- [How to complete this task]: Copy out the whole TensorFlow sparse tensor multiplication thread below word for word.

- [Supplied passage]:
--- START ---

Is sparse tensor multiplication implemented in TensorFlow?

chris picture chris · Dec 1, 2015 · Viewed 13.5k times · Source

Multiplication of sparse tensors with themselves or with dense tensors does not seem to work in TensorFlow. The following example

from __future__ import print_function
import tensorflow as tf

x = tf.constant([[1.0,2.0],
                 [3.0,4.0]])
y = tf.SparseTensor(indices=[[0,0],[1,1]], values=[1.0,1.0], shape=[2,2])
z = tf.matmul(x,y)

sess = tf.Session()
sess.run(tf.initialize_all_variables())
print(sess.run([x, y, z]))

fails with the error message

TypeError: Input 'b' of 'MatMul' Op has type string that does not match type 
float32 of argument 'a'

Both tensors have values of type float32 as seen by evaluating them without the multiplication op. Multiplication of y with itself returns a similar error message. Multipication of x with itself works fine.

Answer

mrry picture mrry · Dec 2, 2015

General-purpose multiplication for tf.SparseTensor is not currently implemented in TensorFlow. However, there are three partial solutions, and the right one to choose will depend on the characteristics of your data:

  • If you have a tf.SparseTensor and a tf.Tensor, you can use tf.sparse_tensor_dense_matmul() to multiply them. This is more efficient than the next approach if one of the tensors is too large to fit in memory when densified: the documentation has more guidance about how to decide between these two methods. Note that it accepts a tf.SparseTensor as the first argument, so to solve your exact problem you will need to use the adjoint_a and adjoint_b arguments, and transpose the result.

--- END ---

- [Dataset excerpts]:
--- START ---

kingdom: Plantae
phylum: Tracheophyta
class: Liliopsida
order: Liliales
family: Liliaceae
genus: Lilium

--- END ---

- [Response box]:
Is sparse tensor multiplication implemented in TensorFlow?

chris picture chris · Dec 1, 2015 · Viewed 13.5k times · Source

Multiplication of sparse tensors with themselves or with dense tensors does not seem to work in TensorFlow. The following example

from __future__ import print_function
import tensorflow as tf

x = tf.constant([[1.0,2.0],
                 [3.0,4.0]])
y = tf.SparseTensor(indices=[[0,0],[1,1]], values=[1.0,1.0], shape=[2,2])
z = tf.matmul(x,y)

sess = tf.Session()
sess.run(tf.initialize_all_variables())
print(sess.run([x, y, z]))

fails with the error message

TypeError: Input 'b' of 'MatMul' Op has type string that does not match type 
float32 of argument 'a'

Both tensors have values of type float32 as seen by evaluating them without the multiplication op. Multiplication of y with itself returns a similar error message. Multipication of x with itself works fine.

Answer

mrry picture mrry · Dec 2, 2015

General-purpose multiplication for tf.SparseTensor is not currently implemented in TensorFlow. However, there are three partial solutions, and the right one to choose will depend on the characteristics of your data:

  • If you have a tf.SparseTensor and a tf.Tensor, you can use tf.sparse_tensor_dense_matmul() to multiply them. This is more efficient than the next approach if one of the tensors is too large to fit in memory when densified: the documentation has more guidance about how to decide between these two methods. Note that it accepts a tf.SparseTensor as the first argument, so to solve your exact problem you will need to use the adjoint_a and adjoint_b arguments, and transpose the result.